President Joe Biden and Donald Trump agree on essentially nothing, from taxes and climate change to immigration and regulation.
This week’s Insider Deals are so good you’ll want all of themFILE - The United States Steel Mon Valley Works Clairton Plant in Clairton, Pa., is shown on Feb. 26, 2024. President Biden and Donald Trump agree on essentially nothing, from taxes and climate change to immigration and regulation. Yet on trade policy, the two presumptive presidential nominees have embraced surprisingly similar approaches.
“If you look at the election, it’s obvious,’’ said William Reinsch, a former trade official now at the Center for Strategic and International Studies. “Where are the deciding states? Pennsylvania, Michigan, Wisconsin — right there, you can see that trade is going to have an outsize role.’’ Yet like free trade, trade protectionism carries its own economic price. It can raise costs for households and businesses just as the nation is struggling to fully tame inflation. It tends to prop up inefficient companies. It spurs retaliation from other nations against American exporters. And it typically sours relations with allies and adversaries alike.He did pressure Mexico and Canada into rewriting a North American trade deal that Trump insisted had destroyed U.S. manufacturing jobs.
Dani Rodrik, a Harvard economist who was an early critic of the globalization of the 1990s and 2000s, views Biden trade policies more favorably than he does Trump’s approach.
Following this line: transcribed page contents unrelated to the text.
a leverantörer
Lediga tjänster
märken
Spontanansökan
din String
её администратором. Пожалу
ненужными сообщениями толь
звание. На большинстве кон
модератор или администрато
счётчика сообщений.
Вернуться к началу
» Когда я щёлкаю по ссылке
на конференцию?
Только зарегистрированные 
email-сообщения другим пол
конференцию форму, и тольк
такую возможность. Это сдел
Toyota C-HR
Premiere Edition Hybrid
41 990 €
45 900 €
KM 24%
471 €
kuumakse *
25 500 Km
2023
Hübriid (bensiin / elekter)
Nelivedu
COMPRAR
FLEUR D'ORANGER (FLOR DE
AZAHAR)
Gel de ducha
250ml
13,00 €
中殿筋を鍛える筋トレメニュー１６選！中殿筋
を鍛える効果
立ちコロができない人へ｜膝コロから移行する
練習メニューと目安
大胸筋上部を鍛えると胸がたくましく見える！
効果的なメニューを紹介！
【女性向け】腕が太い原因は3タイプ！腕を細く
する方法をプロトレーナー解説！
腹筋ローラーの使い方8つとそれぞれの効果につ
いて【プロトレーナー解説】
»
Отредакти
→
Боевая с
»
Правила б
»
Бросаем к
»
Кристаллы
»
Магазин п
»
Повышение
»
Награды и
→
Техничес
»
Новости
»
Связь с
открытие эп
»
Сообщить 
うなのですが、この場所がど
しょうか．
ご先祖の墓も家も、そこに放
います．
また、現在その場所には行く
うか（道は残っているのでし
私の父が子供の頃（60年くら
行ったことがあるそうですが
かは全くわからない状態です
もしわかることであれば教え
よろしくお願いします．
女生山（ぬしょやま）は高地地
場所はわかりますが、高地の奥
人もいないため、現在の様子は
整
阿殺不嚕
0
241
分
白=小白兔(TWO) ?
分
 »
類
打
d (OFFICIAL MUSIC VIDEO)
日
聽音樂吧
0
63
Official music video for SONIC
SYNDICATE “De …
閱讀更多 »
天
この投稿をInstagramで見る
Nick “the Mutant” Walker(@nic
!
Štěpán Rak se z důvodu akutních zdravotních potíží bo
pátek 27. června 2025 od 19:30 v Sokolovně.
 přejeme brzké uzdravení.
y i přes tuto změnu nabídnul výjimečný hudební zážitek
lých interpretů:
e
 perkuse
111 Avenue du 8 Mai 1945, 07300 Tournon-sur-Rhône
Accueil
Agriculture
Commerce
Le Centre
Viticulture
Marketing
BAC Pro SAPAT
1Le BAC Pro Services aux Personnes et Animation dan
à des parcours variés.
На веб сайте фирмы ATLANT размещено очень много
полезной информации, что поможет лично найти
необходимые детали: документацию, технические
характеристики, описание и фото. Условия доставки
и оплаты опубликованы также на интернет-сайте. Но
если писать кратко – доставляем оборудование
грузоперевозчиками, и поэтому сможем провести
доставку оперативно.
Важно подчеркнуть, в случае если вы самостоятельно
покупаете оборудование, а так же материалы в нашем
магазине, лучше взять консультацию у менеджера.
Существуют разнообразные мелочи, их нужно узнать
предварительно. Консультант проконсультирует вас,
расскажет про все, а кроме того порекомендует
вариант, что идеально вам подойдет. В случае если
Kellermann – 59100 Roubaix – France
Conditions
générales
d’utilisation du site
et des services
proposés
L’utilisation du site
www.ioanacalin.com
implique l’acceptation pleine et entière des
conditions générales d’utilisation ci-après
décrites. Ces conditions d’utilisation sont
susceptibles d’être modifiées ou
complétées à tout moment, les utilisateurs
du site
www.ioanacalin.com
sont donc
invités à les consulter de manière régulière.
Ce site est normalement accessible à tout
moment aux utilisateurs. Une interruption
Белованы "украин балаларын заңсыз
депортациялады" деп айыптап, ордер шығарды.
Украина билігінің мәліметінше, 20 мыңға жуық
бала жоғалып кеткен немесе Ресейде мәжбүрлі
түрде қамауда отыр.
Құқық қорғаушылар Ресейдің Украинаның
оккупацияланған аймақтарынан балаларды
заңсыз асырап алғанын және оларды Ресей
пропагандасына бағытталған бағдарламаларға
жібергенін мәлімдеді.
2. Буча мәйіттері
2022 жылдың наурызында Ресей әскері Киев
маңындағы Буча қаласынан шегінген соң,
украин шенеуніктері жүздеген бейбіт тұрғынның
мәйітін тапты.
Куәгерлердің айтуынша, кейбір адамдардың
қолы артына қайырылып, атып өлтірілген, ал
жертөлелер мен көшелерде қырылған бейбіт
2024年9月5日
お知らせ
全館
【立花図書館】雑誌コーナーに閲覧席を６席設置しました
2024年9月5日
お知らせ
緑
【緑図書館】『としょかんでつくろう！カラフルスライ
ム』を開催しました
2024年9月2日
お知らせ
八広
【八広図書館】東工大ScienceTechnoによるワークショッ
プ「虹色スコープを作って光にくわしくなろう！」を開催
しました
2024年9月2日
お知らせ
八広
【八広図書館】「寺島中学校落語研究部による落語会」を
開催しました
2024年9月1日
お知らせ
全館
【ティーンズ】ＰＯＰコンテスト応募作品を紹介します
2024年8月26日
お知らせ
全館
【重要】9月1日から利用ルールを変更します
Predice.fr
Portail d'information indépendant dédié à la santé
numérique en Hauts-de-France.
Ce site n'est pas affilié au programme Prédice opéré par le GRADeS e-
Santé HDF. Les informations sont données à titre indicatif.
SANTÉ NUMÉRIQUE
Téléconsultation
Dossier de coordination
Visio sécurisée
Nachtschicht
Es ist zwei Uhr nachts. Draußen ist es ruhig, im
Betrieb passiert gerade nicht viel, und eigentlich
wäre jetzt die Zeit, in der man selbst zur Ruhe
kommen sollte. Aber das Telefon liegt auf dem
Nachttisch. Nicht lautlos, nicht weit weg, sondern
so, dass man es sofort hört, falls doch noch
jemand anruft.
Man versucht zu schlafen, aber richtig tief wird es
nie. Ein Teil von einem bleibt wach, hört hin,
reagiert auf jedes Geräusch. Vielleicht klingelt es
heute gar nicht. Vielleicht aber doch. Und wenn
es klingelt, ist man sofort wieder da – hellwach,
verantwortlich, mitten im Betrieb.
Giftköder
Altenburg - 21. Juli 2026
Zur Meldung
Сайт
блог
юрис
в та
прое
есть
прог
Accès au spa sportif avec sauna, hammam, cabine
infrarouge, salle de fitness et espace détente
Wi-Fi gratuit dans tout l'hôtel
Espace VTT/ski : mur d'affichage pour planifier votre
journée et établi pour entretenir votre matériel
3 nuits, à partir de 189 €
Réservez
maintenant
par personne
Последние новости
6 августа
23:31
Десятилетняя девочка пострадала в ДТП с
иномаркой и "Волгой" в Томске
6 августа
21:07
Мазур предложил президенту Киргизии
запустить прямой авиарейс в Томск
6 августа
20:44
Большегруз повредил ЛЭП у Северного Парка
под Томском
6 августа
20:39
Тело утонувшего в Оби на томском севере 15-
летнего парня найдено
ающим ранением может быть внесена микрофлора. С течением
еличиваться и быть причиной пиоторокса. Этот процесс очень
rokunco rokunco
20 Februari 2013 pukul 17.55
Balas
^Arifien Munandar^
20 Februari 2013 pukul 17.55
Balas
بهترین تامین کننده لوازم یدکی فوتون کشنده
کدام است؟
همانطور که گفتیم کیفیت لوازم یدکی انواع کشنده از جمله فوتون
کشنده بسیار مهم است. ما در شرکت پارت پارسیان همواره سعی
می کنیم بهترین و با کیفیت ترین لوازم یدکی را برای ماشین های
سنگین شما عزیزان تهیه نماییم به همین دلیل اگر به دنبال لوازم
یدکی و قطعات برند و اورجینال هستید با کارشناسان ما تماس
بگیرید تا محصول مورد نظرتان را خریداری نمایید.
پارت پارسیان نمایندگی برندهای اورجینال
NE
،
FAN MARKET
David Autor, a leading economist at the Massachusetts Institute of Technology, and two colleagues concluded in a 2016 paper that from 1999 to 2011, cheap Chinese imports wiped out 2.4 million American jobs.
Worse, the retaliatory taxes imposed by China and other nations on U.S. goods had “negative employment impacts,’’ especially for farmers. These were only partly offset by billions in government aid that Trump bestowed on farmers to cushion their pain. After entering office, Biden retained many of Trump’s trade policies and made no effort to revive Obama’s old Pacific Rim trade pact. He kept Trump’s steel and aluminum tariffs, while letting some trading partners avoid it until they reached a quota. He also retained China tariffs. Biden even turned up the heat on Beijing by restricting its access to advanced computer chips and the equipment to make them.